> _PROBLEM_
Reproduce the text of every item below verbatim, leaving out the pictures.

Text data extracted from pages
######
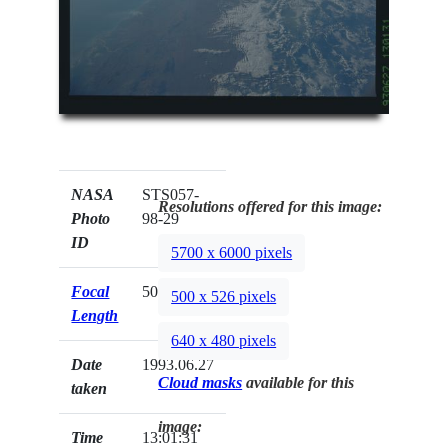
NASA
STS057-
Resolutions offered for this image:
Photo
98-29
ID
5700 x 6000 pixels
Focal
50mm
500 x 526 pixels
Length
640 x 480 pixels
Date
1993.06.27
Cloud masks
available for this
taken
image:
Time
13:01:31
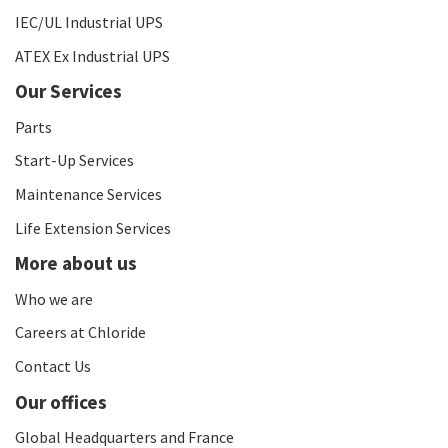
IEC/UL Industrial UPS
ATEX Ex Industrial UPS
Our Services
Parts
Start-Up Services
Maintenance Services
Life Extension Services
More about us
Who we are
Careers at Chloride
Contact Us
Our offices
Global Headquarters and France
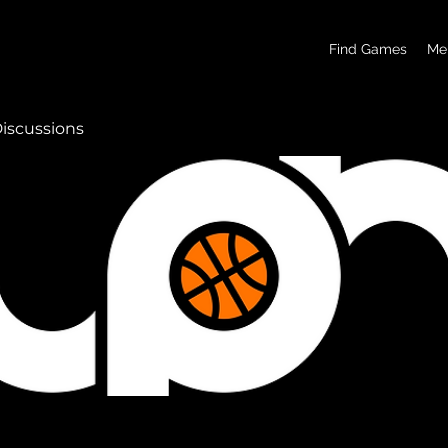
basketball pickup games, basketball indoor games, let's play hoops, play basketball indoor
Find Games
Me
iscussions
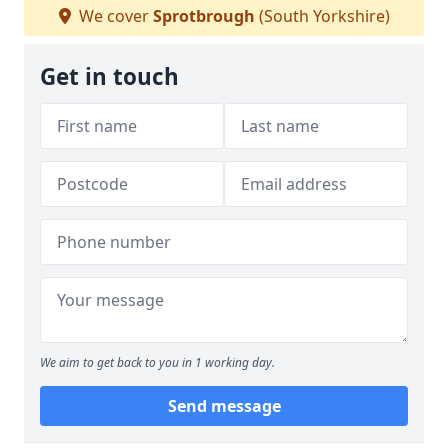
We cover
Sprotbrough
(South Yorkshire)
Get in touch
We aim to get back to you in 1 working day.
Send message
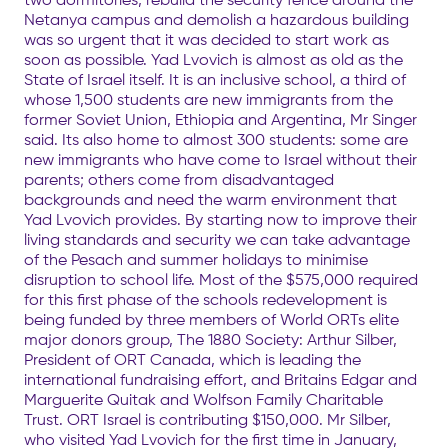
Netanya campus and demolish a hazardous building
was so urgent that it was decided to start work as
soon as possible. Yad Lvovich is almost as old as the
State of Israel itself. It is an inclusive school, a third of
whose 1,500 students are new immigrants from the
former Soviet Union, Ethiopia and Argentina, Mr Singer
said. Its also home to almost 300 students: some are
new immigrants who have come to Israel without their
parents; others come from disadvantaged
backgrounds and need the warm environment that
Yad Lvovich provides. By starting now to improve their
living standards and security we can take advantage
of the Pesach and summer holidays to minimise
disruption to school life. Most of the $575,000 required
for this first phase of the schools redevelopment is
being funded by three members of World ORTs elite
major donors group, The 1880 Society: Arthur Silber,
President of ORT Canada, which is leading the
international fundraising effort, and Britains Edgar and
Marguerite Quitak and Wolfson Family Charitable
Trust. ORT Israel is contributing $150,000. Mr Silber,
who visited Yad Lvovich for the first time in January,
######
> _REPLY TO THE EXERCISE_
NASA
STS057-
Resolutions offered for this image:
Photo
98-29
ID
5700 x 6000 pixels
Focal
50mm
500 x 526 pixels
Length
640 x 480 pixels
Date
1993.06.27
Cloud masks
available for this
taken
image:
Time
13:01:31
IEC/UL Industrial UPS
ATEX Ex Industrial UPS
Our Services
Parts
Start-Up Services
Maintenance Services
Life Extension Services
More about us
Who we are
Careers at Chloride
Contact Us
Our offices
Global Headquarters and France
basketball pickup games, basketball indoor games, let's play hoops, play basketball indoor
Find Games
Me
iscussions
We cover
Sprotbrough
(South Yorkshire)
Get in touch
We aim to get back to you in 1 working day.
Send message
Netanya campus and demolish a hazardous building
was so urgent that it was decided to start work as
soon as possible. Yad Lvovich is almost as old as the
State of Israel itself. It is an inclusive school, a third of
whose 1,500 students are new immigrants from the
former Soviet Union, Ethiopia and Argentina, Mr Singer
said. Its also home to almost 300 students: some are
new immigrants who have come to Israel without their
parents; others come from disadvantaged
backgrounds and need the warm environment that
Yad Lvovich provides. By starting now to improve their
living standards and security we can take advantage
of the Pesach and summer holidays to minimise
disruption to school life. Most of the $575,000 required
for this first phase of the schools redevelopment is
being funded by three members of World ORTs elite
major donors group, The 1880 Society: Arthur Silber,
President of ORT Canada, which is leading the
international fundraising effort, and Britains Edgar and
Marguerite Quitak and Wolfson Family Charitable
Trust. ORT Israel is contributing $150,000. Mr Silber,
who visited Yad Lvovich for the first time in January,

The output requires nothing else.